▶ Problem to work on: Your task is to repeat the listing exactly.

### Materials provided ###

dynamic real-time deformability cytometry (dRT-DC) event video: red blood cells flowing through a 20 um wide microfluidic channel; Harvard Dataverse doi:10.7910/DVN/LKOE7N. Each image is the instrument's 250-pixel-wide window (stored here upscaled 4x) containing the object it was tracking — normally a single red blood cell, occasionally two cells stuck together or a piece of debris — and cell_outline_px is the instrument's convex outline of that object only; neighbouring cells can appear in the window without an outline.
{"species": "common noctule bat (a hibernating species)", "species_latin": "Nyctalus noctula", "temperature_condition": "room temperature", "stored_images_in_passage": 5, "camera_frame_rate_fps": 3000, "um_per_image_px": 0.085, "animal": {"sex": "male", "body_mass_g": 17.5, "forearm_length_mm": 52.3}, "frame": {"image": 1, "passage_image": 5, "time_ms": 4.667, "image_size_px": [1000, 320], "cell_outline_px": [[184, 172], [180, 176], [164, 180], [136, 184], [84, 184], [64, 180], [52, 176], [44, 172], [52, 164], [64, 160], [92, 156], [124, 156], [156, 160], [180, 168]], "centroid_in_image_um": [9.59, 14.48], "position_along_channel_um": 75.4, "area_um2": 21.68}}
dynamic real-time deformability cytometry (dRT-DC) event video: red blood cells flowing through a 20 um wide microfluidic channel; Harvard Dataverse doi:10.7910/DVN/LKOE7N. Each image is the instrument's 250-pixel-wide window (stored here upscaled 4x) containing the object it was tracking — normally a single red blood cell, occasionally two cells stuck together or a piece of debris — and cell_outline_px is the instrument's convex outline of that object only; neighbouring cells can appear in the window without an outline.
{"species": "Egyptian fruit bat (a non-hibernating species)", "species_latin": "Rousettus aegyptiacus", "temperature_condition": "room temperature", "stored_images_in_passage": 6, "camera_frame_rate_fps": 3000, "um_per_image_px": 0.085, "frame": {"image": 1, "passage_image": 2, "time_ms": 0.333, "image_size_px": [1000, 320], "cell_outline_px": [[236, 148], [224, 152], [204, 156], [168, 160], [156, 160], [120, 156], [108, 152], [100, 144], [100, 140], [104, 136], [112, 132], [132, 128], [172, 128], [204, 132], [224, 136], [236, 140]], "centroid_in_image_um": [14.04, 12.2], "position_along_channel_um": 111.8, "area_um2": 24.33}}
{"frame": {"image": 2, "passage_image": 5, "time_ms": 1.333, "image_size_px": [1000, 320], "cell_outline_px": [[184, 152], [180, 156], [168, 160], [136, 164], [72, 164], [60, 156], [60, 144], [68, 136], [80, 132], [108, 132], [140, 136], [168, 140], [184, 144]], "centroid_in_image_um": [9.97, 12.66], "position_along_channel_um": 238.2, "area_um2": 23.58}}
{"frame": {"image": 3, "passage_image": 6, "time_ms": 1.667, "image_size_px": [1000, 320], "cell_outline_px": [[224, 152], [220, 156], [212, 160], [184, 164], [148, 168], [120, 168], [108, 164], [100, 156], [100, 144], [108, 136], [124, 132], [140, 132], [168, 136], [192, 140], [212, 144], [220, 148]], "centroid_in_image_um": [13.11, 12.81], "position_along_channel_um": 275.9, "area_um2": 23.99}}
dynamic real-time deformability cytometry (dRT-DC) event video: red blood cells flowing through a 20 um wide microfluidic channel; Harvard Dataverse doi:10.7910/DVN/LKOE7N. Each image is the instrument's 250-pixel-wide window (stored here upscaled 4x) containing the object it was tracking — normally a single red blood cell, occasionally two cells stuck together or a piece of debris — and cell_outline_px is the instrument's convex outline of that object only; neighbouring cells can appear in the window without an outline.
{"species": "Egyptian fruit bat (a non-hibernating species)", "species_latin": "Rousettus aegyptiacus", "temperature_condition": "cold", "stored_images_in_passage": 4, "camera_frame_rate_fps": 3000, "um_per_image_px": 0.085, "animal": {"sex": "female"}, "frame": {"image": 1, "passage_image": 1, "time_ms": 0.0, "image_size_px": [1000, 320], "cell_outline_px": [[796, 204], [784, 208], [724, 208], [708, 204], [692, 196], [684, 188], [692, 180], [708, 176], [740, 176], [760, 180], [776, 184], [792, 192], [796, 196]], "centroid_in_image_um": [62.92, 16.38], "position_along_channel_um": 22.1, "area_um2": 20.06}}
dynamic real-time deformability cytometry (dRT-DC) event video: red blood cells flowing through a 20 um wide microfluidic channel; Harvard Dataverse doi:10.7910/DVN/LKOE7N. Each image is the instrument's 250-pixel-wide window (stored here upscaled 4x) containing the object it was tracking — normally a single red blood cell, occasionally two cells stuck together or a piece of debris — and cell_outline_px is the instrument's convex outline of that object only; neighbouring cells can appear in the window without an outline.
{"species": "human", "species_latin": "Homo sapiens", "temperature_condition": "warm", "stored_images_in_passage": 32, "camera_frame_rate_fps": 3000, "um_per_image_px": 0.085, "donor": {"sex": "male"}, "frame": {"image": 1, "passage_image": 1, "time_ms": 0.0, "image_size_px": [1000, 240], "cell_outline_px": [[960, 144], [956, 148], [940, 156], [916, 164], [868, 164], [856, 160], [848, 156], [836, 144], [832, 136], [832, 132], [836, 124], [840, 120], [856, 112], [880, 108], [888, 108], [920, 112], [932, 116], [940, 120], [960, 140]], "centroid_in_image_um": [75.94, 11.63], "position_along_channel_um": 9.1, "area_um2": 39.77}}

###

▶ Written solution:
dynamic real-time deformability cytometry (dRT-DC) event video: red blood cells flowing through a 20 um wide microfluidic channel; Harvard Dataverse doi:10.7910/DVN/LKOE7N. Each image is the instrument's 250-pixel-wide window (stored here upscaled 4x) containing the object it was tracking — normally a single red blood cell, occasionally two cells stuck together or a piece of debris — and cell_outline_px is the instrument's convex outline of that object only; neighbouring cells can appear in the window without an outline.
{"species": "common noctule bat (a hibernating species)", "species_latin": "Nyctalus noctula", "temperature_condition": "room temperature", "stored_images_in_passage": 5, "camera_frame_rate_fps": 3000, "um_per_image_px": 0.085, "animal": {"sex": "male", "body_mass_g": 17.5, "forearm_length_mm": 52.3}, "frame": {"image": 1, "passage_image": 5, "time_ms": 4.667, "image_size_px": [1000, 320], "cell_outline_px": [[184, 172], [180, 176], [164, 180], [136, 184], [84, 184], [64, 180], [52, 176], [44, 172], [52, 164], [64, 160], [92, 156], [124, 156], [156, 160], [180, 168]], "centroid_in_image_um": [9.59, 14.48], "position_along_channel_um": 75.4, "area_um2": 21.68}}
dynamic real-time deformability cytometry (dRT-DC) event video: red blood cells flowing through a 20 um wide microfluidic channel; Harvard Dataverse doi:10.7910/DVN/LKOE7N. Each image is the instrument's 250-pixel-wide window (stored here upscaled 4x) containing the object it was tracking — normally a single red blood cell, occasionally two cells stuck together or a piece of debris — and cell_outline_px is the instrument's convex outline of that object only; neighbouring cells can appear in the window without an outline.
{"species": "Egyptian fruit bat (a non-hibernating species)", "species_latin": "Rousettus aegyptiacus", "temperature_condition": "room temperature", "stored_images_in_passage": 6, "camera_frame_rate_fps": 3000, "um_per_image_px": 0.085, "frame": {"image": 1, "passage_image": 2, "time_ms": 0.333, "image_size_px": [1000, 320], "cell_outline_px": [[236, 148], [224, 152], [204, 156], [168, 160], [156, 160], [120, 156], [108, 152], [100, 144], [100, 140], [104, 136], [112, 132], [132, 128], [172, 128], [204, 132], [224, 136], [236, 140]], "centroid_in_image_um": [14.04, 12.2], "position_along_channel_um": 111.8, "area_um2": 24.33}}
{"frame": {"image": 2, "passage_image": 5, "time_ms": 1.333, "image_size_px": [1000, 320], "cell_outline_px": [[184, 152], [180, 156], [168, 160], [136, 164], [72, 164], [60, 156], [60, 144], [68, 136], [80, 132], [108, 132], [140, 136], [168, 140], [184, 144]], "centroid_in_image_um": [9.97, 12.66], "position_along_channel_um": 238.2, "area_um2": 23.58}}
{"frame": {"image": 3, "passage_image": 6, "time_ms": 1.667, "image_size_px": [1000, 320], "cell_outline_px": [[224, 152], [220, 156], [212, 160], [184, 164], [148, 168], [120, 168], [108, 164], [100, 156], [100, 144], [108, 136], [124, 132], [140, 132], [168, 136], [192, 140], [212, 144], [220, 148]], "centroid_in_image_um": [13.11, 12.81], "position_along_channel_um": 275.9, "area_um2": 23.99}}
dynamic real-time deformability cytometry (dRT-DC) event video: red blood cells flowing through a 20 um wide microfluidic channel; Harvard Dataverse doi:10.7910/DVN/LKOE7N. Each image is the instrument's 250-pixel-wide window (stored here upscaled 4x) containing the object it was tracking — normally a single red blood cell, occasionally two cells stuck together or a piece of debris — and cell_outline_px is the instrument's convex outline of that object only; neighbouring cells can appear in the window without an outline.
{"species": "Egyptian fruit bat (a non-hibernating species)", "species_latin": "Rousettus aegyptiacus", "temperature_condition": "cold", "stored_images_in_passage": 4, "camera_frame_rate_fps": 3000, "um_per_image_px": 0.085, "animal": {"sex": "female"}, "frame": {"image": 1, "passage_image": 1, "time_ms": 0.0, "image_size_px": [1000, 320], "cell_outline_px": [[796, 204], [784, 208], [724, 208], [708, 204], [692, 196], [684, 188], [692, 180], [708, 176], [740, 176], [760, 180], [776, 184], [792, 192], [796, 196]], "centroid_in_image_um": [62.92, 16.38], "position_along_channel_um": 22.1, "area_um2": 20.06}}
dynamic real-time deformability cytometry (dRT-DC) event video: red blood cells flowing through a 20 um wide microfluidic channel; Harvard Dataverse doi:10.7910/DVN/LKOE7N. Each image is the instrument's 250-pixel-wide window (stored here upscaled 4x) containing the object it was tracking — normally a single red blood cell, occasionally two cells stuck together or a piece of debris — and cell_outline_px is the instrument's convex outline of that object only; neighbouring cells can appear in the window without an outline.
{"species": "human", "species_latin": "Homo sapiens", "temperature_condition": "warm", "stored_images_in_passage": 32, "camera_frame_rate_fps": 3000, "um_per_image_px": 0.085, "donor": {"sex": "male"}, "frame": {"image": 1, "passage_image": 1, "time_ms": 0.0, "image_size_px": [1000, 240], "cell_outline_px": [[960, 144], [956, 148], [940, 156], [916, 164], [868, 164], [856, 160], [848, 156], [836, 144], [832, 136], [832, 132], [836, 124], [840, 120], [856, 112], [880, 108], [888, 108], [920, 112], [932, 116], [940, 120], [960, 140]], "centroid_in_image_um": [75.94, 11.63], "position_along_channel_um": 9.1, "area_um2": 39.77}}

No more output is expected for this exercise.